Data Analysis of NBA Players

This iPython notebook is meant to challenge Georgetown Data Science Certificate students to ensure they have understood or acknowledged the technologies and techniques taught througout the semester. We’ll be analyzing a dataset of NBA players and their performance in the 2013-2014 season. You can download the file here.

Read in a CSV File

In the first step, load the dataset into a dataframe.


In [1]:
# Load CSV into a dataframe named nba

Remember to import the pandas library to get access to Dataframes. Dataframes are two-dimensional arrays (matrices) where each column can be of a different datatype.

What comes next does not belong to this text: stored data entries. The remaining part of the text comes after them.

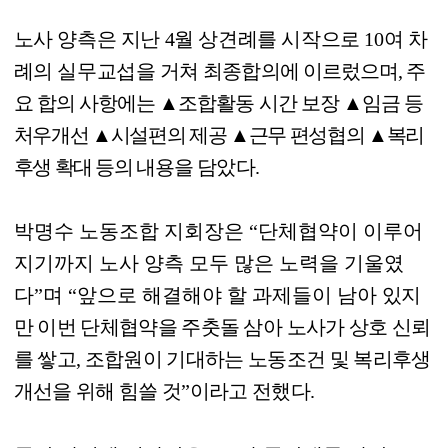
노사 양측은 지난
4
월 상견례를 시작으로
10
여 차
례의 실무교섭을
거쳐
최종합의에 이르렀으며
,
주
요 합의 사항에는
▲
조합활동 시간 보장
▲
임금
등
처우개선
▲
시설편의 제공
▲
근무 편성협의
▲
복리
후생 확대 등의 내용을
담았다
.
박명수 노동조합 지회장은
“
단체협약이 이루어
지기까지 노사 양측 모두 많은 노력을 기울였
다
”
며
“
앞으로 해결해야 할 과제들이 남아
있지
만 이번 단체협약을 주춧돌 삼아 노사가 상호 신뢰
를 쌓고
,
조합원이 기대하는 노동조건 및 복리후생
개선을 위해 힘쓸 것
”
이라고 전했다
.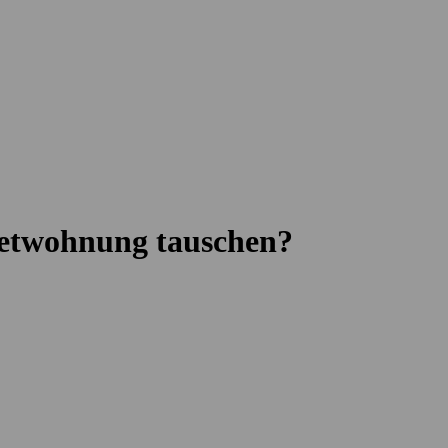
ietwohnung tauschen?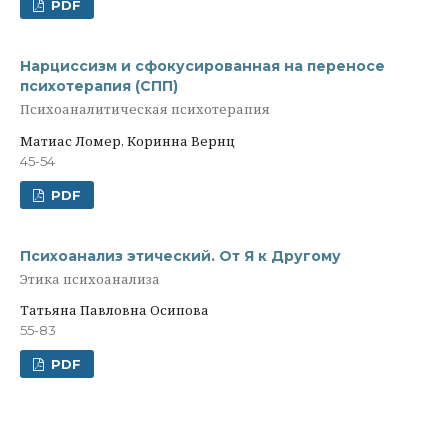
PDF
Нарциссизм и сфокусированная на переносе
психотерапия (СПП)
Психоаналитическая психотерапия
Матиас Ломер, Коринна Вернц
45-54
PDF
Психоанализ этический. От Я к Другому
Этика психоанализа
Татьяна Павловна Осипова
55-83
PDF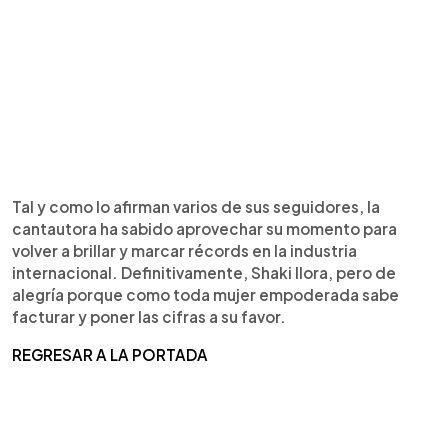
Tal y como lo afirman varios de sus seguidores, la
cantautora ha sabido aprovechar su momento para
volver a brillar y marcar récords en la industria
internacional. Definitivamente, Shaki llora, pero de
alegría porque como toda mujer empoderada sabe
facturar y poner las cifras a su favor.
REGRESAR A LA PORTADA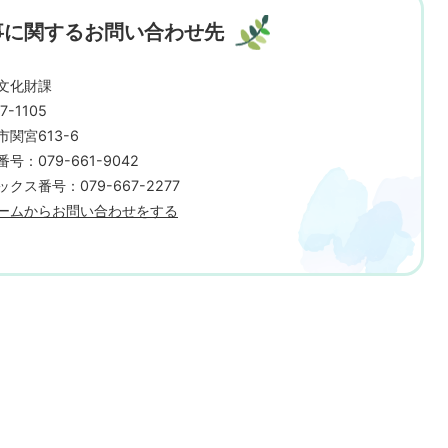
事に関するお問い合わせ先
文化財課
7-1105
市関宮613-6
号：079-661-9042
クス番号：079-667-2277
ームからお問い合わせをする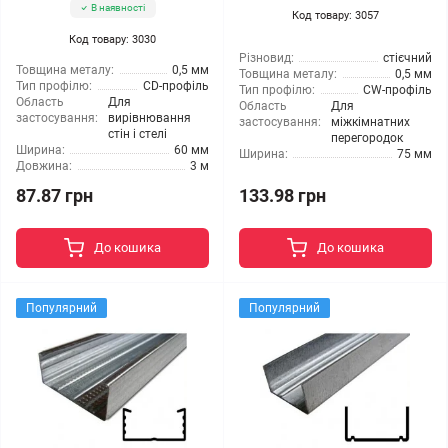
В наявності
Код товару: 3057
Код товару: 3030
Різновид:
стієчний
Товщина металу:
0,5 мм
Товщина металу:
0,5 мм
Тип профілю:
CD-профіль
Тип профілю:
CW-профіль
Область
Для
Область
Для
застосування:
вирівнювання
застосування:
міжкімнатних
стін і стелі
перегородок
Ширина:
60 мм
Ширина:
75 мм
Довжина:
3 м
87.87 грн
133.98 грн
До кошика
До кошика
Популярний
Популярний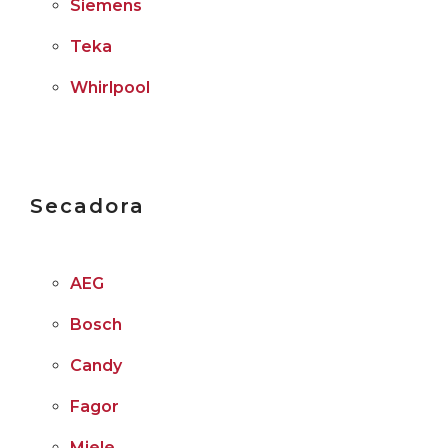
Siemens
Teka
Whirlpool
Secadora
AEG
Bosch
Candy
Fagor
Miele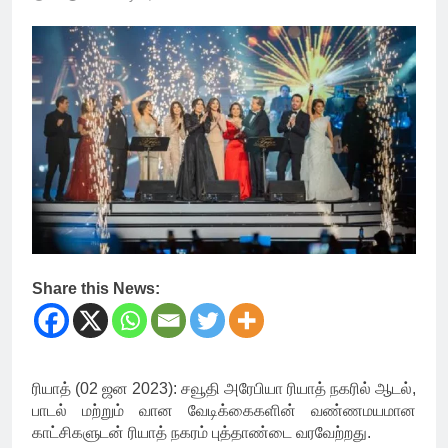
Share this News:
ரியாத் (02 ஜன 2023): சவூதி அரேபியா ரியாத் நகரில் ஆடல்,
பாடல் மற்றும் வான வேடிக்கைகளின் வண்ணமயமான
காட்சிகளுடன் ரியாத் நகரம் புத்தாண்டை வரவேற்றது.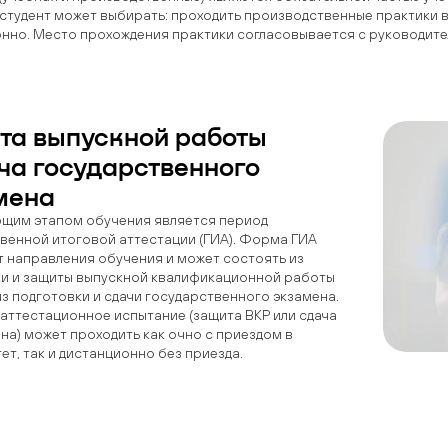
студент может выбирать: проходить производственные практики 
нно. Место прохождения практики согласовывается с руководите
та выпускной работы
ча государственного
мена
щим этапом обучения является период
венной итоговой аттестации (ГИА). Форма ГИА
т направления обучения и может состоять из
и и защиты выпускной квалификационной работы
 из подготовки и сдачи государственного экзамена.
аттестационное испытание (защита ВКР или сдача
на) может проходить как очно с приездом в
ет, так и дистанционно без приезда.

Find the number of Players

How many players are in the dataset?


In [2]:
# Print the number of rows and columns in the dataframe

Look at the First Row of Data

What does the first row look like?


In [3]:
# Print the first row of data

Find the Average of Each Statistic

Find the average value for each statistic. The columns have names like PER (player efficiency rating) and GP (Games Played) that represent the season statistics for each player. For more on the various statistics look here.


In [4]:
# Print the mean of each column

Make Pairwise Scatterplots

One common way to explore a dataset is to see how different columns correlate to others. We’ll compare the ast, mpg, and to columns. Create a scatter matrix plot of the dataset.


In [5]:
%matplotlib inline 

# Use seaborn or pandas to plot the scatter matrix

In Python, matplotlib is the primary plotting package, and seaborn is a widely used layer over matplotlib. You could have also used the pandas scatter_matrix for a similar result.

Make Clusters of the Players

One good way to explore this kind of data is to generate cluster plots. These will show which players are most similar. Use Scikit-Learn to cluster the data.


In [6]:
# Use a clustering model like K-means to cluster the players

We can use the main Python machine learning package, scikit-learn, to fit a k-means clustering model and get our cluster labels. In order to cluster properly, we remove any non-numeric columns, or columns with missing values (NA, Nan, etc) with the get_numeric_data and dropna methods.

Plot Players by Cluster

We can now plot out the players by cluster to discover patterns. One way to do this is to first use PCA to make our data 2-dimensional, then plot it, and shade each point according to cluster association.


In [7]:
# Use PCA to plot the clusters in 2 dimensions

With Python, we used the PCA class in the scikit-learn library. We used matplotlib to create the plot.

Split into Training and Testing Sets

If we want to do supervised machine learning, it’s a good idea to split the data into training and testing sets so we don’t overfit.


In [8]:
# Create train (80%) and test (20%) splits

In Python, the recent version of pandas came with a sample method that returns a certain proportion of rows randomly sampled from a source dataframe – this makes the code much more concise. We could also use Scikit-Learns KFolds and train_test_splits for different types of shuffle and splits in the data set. In both cases, we set a random seed to make the results reproducible.

Univariate Linear Regression

Let’s say we want to predict number of assists per player from the turnovers made per player.


In [9]:
# Compute the univariate regression of TO to AST

Scikit-learn has a linear regression model that we can fit and generate predictions from. Note also the use of Lasso and Ridge regressions, though this doesn't apply in the univariate case.

Calculate Summary Statistics for the Model

Evaluate the above model using your test set, how well does it perform?


In [10]:
# Compute the regression results

If we want to get summary statistics about the fit, like r-squared value, we can use the score method of the Sckit-Learn model. However, if we want more advanced regression statistics we’ll need to do a bit more. The statsmodels package enables many statistical methods to be used in Python and is a good tool to know.

Fit a Random Forest Model

Our linear regression worked well in the single variable case, but we suspect there may be nonlinearities in the data. Thus, we want to fit a random forest model.


In [11]:
# Compute random forest from the predictors "AGE", "MPG", "TO", "HT", "WT", "REBR" to the target, "AST"

Calculate Error

Now that we’ve fit two models, let’s calculate error. We’ll use MSE.


In [12]:
# Compute the MSE of the classifier

The scikit-learn library has a variety of error metrics that we can use

Download a Webpage

Now that we have data on NBA players from 2013-2014, let’s scrape some additional data to supplement it. We’ll just look at one box score from the NBA Finals here to save time.


In [19]:
# Download "http://www.basketball-reference.com/boxscores/201506140GSW.html"

Extract Player Box Scores

Now that we have the web page, we’ll need to parse it to extract scores for players.


In [13]:
# Use BeautifulSoup to parse the table from the web page

This will create a list containing two lists, the first with the box score for CLE, and the second with the box score for GSW. Both contain the headers, along with each player and their in-game stats. We won’t turn this into more training data now, but it could easily be transformed into a format that could be added to our nba dataframe.

BeautifulSoup, the most commonly used web scraping package. It enables us to loop through the tags and construct a list of lists in a straightforward way.